_Brano selezionato_.
________________

L'immagine di Febbraio è una miniatura dei fratelli Limbourg, tratta da le Très
Riches Heures, un libro d'ore realizzato agli inizi del XV
secolo per il Duca Jean di Berry.
I
libri d'ore erano dei compendi devozionali dedicati ai laici, che,
corredati da calendari con decorazioni miniate, indicavano le
preghiere, i salmi, gli inni, da recitare durante la giornata. Nati
nel XI si diffusero soprattutto tra il XV e il XVI a livello quasi
industriale.
Nel
libro del Duca Di Berry, troviamo da un lato il calendario dove sono
indicati con estrema precisione la lunghezza dei giorni e le fasi
lunari mentre, nella pagina a fronte, sotto alla rappresentazione
della volta celeste con il carro del sole, le lune e i segni
zodiacali, è miniata l'immagine del mese. In ognuna di queste, a far
da sfondo alle scene di svaghi di corte o di lavori agresti, sono le
proprietà del duca: i suoi castelli e le sue tenute, resi con
precisione naturalistica e grande attenzione ai dettagli.
I
tre fratelli Limbourg, che non furono tuttavia gli autori della serie
completa, perché morirono di peste nel 1416, lavorarono
prevalentemente presso le corti francesi, tuttavia, soprattutto nel
libro d'ore, si nota l'influenza della miniatura lombarda e della
pittura toscana, tanto che alcuni studiosi arrivano ad ipotizzare il
viaggio di uno di loro in Italia. I paesaggi e le figure sono
caratterizzati con grazia ma, nello stesso tempo con studio della
prospettiva ed estremo realismo, tanto che la loro opera è ritenuta
dagli studiosi uno dei primi esperimenti di pittura dal vivo ed è
utile per ricostruire le abitudini del tempo, sia dei cortigiani che
del popolo.
Il
mese di Febbraio mostra un paesaggio innevato. In lontananza un uomo
conduce un mulo, mentre un taglialegna è all'opera al bordo di un
bosco. In primo piano si vede l'interno di una casa, con tre persone
che si scaldano al fuoco, all'esterno avanza una vecchia che si copre
con un mantello lacero. L'accuratezza con cui sono tratteggiati i
particolari, come i corvi che beccano sulla neve e il cane
curioso che osserva accanto al camino, mostrano gusto per la
narrazione.

________________

_Dati registrati_.
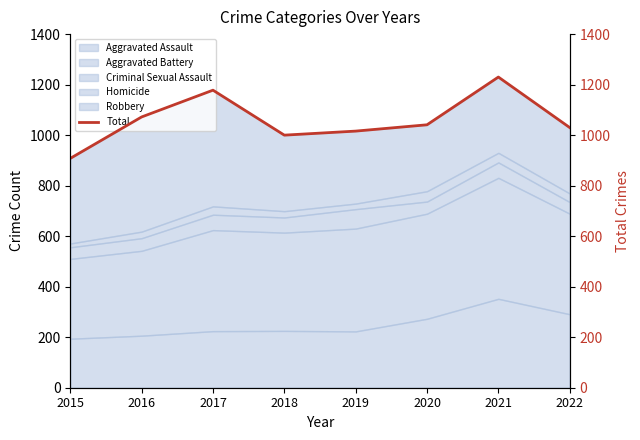

Which has a higher value, 2017 or 2018?

2017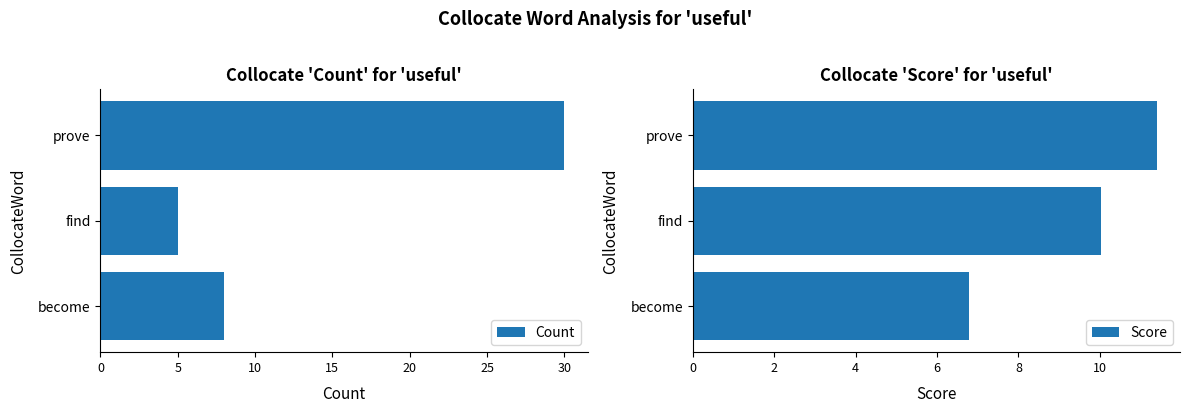

Is it true that Count equals 8 at find?

False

________________

_Consegne_.
1. Secondo il brano, in che anno morirono di peste i fratelli Limbourg?
2. Stampa il tratto del brano che va da "L'immagine di Febbraio" fino a "Jean di Berry." compreso, senza alcuna modifica.
Basati soltanto sul brano.

_Le tue risposte_.
1. Nel 1416.

2.
L'immagine di Febbraio è una miniatura dei fratelli Limbourg, tratta da le Très
Riches Heures, un libro d'ore realizzato agli inizi del XV
secolo per il Duca Jean di Berry.